(Records from a collection)
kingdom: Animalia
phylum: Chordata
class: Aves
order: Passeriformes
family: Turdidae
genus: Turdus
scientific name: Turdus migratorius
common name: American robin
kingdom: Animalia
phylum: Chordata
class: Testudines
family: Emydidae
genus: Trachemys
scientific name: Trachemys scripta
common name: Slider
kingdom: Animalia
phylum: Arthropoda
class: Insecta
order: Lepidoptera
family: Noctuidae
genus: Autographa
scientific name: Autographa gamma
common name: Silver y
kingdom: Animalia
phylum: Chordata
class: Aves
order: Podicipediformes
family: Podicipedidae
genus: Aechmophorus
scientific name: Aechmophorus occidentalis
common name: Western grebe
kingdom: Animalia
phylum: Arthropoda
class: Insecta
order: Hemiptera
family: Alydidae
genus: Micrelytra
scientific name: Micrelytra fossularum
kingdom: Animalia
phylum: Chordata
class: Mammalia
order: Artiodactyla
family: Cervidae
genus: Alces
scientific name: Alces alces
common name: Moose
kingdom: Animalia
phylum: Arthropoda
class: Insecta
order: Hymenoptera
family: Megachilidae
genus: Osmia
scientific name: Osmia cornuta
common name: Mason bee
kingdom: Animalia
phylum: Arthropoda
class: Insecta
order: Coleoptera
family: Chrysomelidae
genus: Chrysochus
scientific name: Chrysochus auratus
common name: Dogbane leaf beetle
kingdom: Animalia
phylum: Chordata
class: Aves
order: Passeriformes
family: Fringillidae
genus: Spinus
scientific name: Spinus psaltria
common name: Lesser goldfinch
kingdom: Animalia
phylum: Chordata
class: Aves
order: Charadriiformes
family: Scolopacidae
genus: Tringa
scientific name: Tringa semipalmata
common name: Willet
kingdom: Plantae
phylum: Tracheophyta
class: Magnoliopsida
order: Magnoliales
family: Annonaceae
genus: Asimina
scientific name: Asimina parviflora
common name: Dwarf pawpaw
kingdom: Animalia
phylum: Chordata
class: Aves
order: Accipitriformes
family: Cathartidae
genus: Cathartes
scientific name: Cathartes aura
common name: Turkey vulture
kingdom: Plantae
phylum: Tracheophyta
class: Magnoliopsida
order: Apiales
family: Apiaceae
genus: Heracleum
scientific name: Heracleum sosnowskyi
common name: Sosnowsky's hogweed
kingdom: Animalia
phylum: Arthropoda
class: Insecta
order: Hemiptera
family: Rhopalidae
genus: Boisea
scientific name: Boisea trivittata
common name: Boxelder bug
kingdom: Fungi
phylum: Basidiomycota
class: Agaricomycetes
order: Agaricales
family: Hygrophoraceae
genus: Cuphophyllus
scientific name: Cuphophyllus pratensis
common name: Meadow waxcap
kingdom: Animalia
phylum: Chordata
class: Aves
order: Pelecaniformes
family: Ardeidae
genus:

WHAT THE TASK REQUIRES » Copy the lines above, from the line with "order: Lepidoptera" up to and including the line with "order: Hymenoptera", without changing anything.

SOLUTION BELOW »
order: Lepidoptera
family: Noctuidae
genus: Autographa
scientific name: Autographa gamma
common name: Silver y
kingdom: Animalia
phylum: Chordata
class: Aves
order: Podicipediformes
family: Podicipedidae
genus: Aechmophorus
scientific name: Aechmophorus occidentalis
common name: Western grebe
kingdom: Animalia
phylum: Arthropoda
class: Insecta
order: Hemiptera
family: Alydidae
genus: Micrelytra
scientific name: Micrelytra fossularum
kingdom: Animalia
phylum: Chordata
class: Mammalia
order: Artiodactyla
family: Cervidae
genus: Alces
scientific name: Alces alces
common name: Moose
kingdom: Animalia
phylum: Arthropoda
class: Insecta
order: Hymenoptera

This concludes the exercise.